Umbrella stroller. Six months at the earliest. A baby needs good trunk control — meaning the ability to sit up independently — because of the lack of support usually found in these strollers.
Jogging stroller. While some manufacturers say that joggers are appropriate for babies as young as 6 months, Dr. Brown says she wouldn’t advise it for babies under 1. "The ride can be quite bumpy for immature spine and neck muscles, especially going over curbs or rocky paths," she says.
Bike trailer or bike seat. A baby should be at least 1 year old before being put in a trailer, say the AAP and other experts. Besides the bumpiness potential, there’s the risk of a spill, so your baby will need to wear a lightweight bike helmet while on the ride, and his neck won’t be strong enough to support one until his first birthday.

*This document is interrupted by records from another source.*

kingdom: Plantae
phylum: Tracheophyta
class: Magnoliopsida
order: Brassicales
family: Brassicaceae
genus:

Food: "Is my baby ready to …"
…chew crackers, bagels, and other breads?
Which of them are choking hazards for an infant with few teeth?
What you need to know "By nine months or a bit sooner, a baby is able to try all bready foods, as long as parents keep a close watch," says Dr. Roche. The number of teeth babies have really has no bearing on their ability to chew; gums are mighty strong on their own.
…try something new without fear of allergies?
There’s a long list of potential allergens, including dairy, egg whites, and nuts. But it’s hard to know whether those of us without a family history of allergies should be concerned.
What you need to know Your baby can eat most foods after his first birthday. The exceptions:
Nuts. Many doctors think kids shouldn’t eat foods with peanuts or tree nuts, like almonds, cashews, or walnuts, until they’re 3. The earlier they’re introduced, the more likely these foods are to become lifelong allergens for some kids. But if your toddler has already had a PB&J sandwich a few times and has not had any reaction, you’re in the clear, says Dr. Brown.
Dairy foods. Processed products like cottage cheese, yogurt, and cheese (all made with whole milk) are okay by 6 months. Just hold off on cow’s milk until he’s 1. Your baby’s still-developing digestive system would have a hard time processing the volume of milk he’d consume, compared to the smaller amounts of yogurt or cheese.
Strawberries. Raw ones can cause some babies to break out in a rash, so if you’re concerned, feed yours cooked berries until he’s a year old.
…try a piece of sushi?
With all the stories about food poisoning, you’d think raw fish is something to keep away from your baby until grade school.
What you need to know You can introduce sushi after your child’s first birthday. "It’s true that with raw fish, you’re running a risk of food-borne parasites," says Dr. Brown. "But you can catch one of those at a salad bar. Just make sure to go to a restaurant with a good reputation. My kids have had sushi for years."
The biggest concern about sushi is mercury contamination. Doctors urge pregnant women and kids under 8 to stay away from albacore (white) tuna (but canned light tuna is okay), shark, swordfish, king mackerel, and tilefish — all of which have extremely high levels.
You may have heard that it’s best not to introduce water to a baby’s diet until she’s eating solids.
What you need to know It’s true, but you can start giving your 6-month-old four to six ounces of water a day so that she gets fluoride.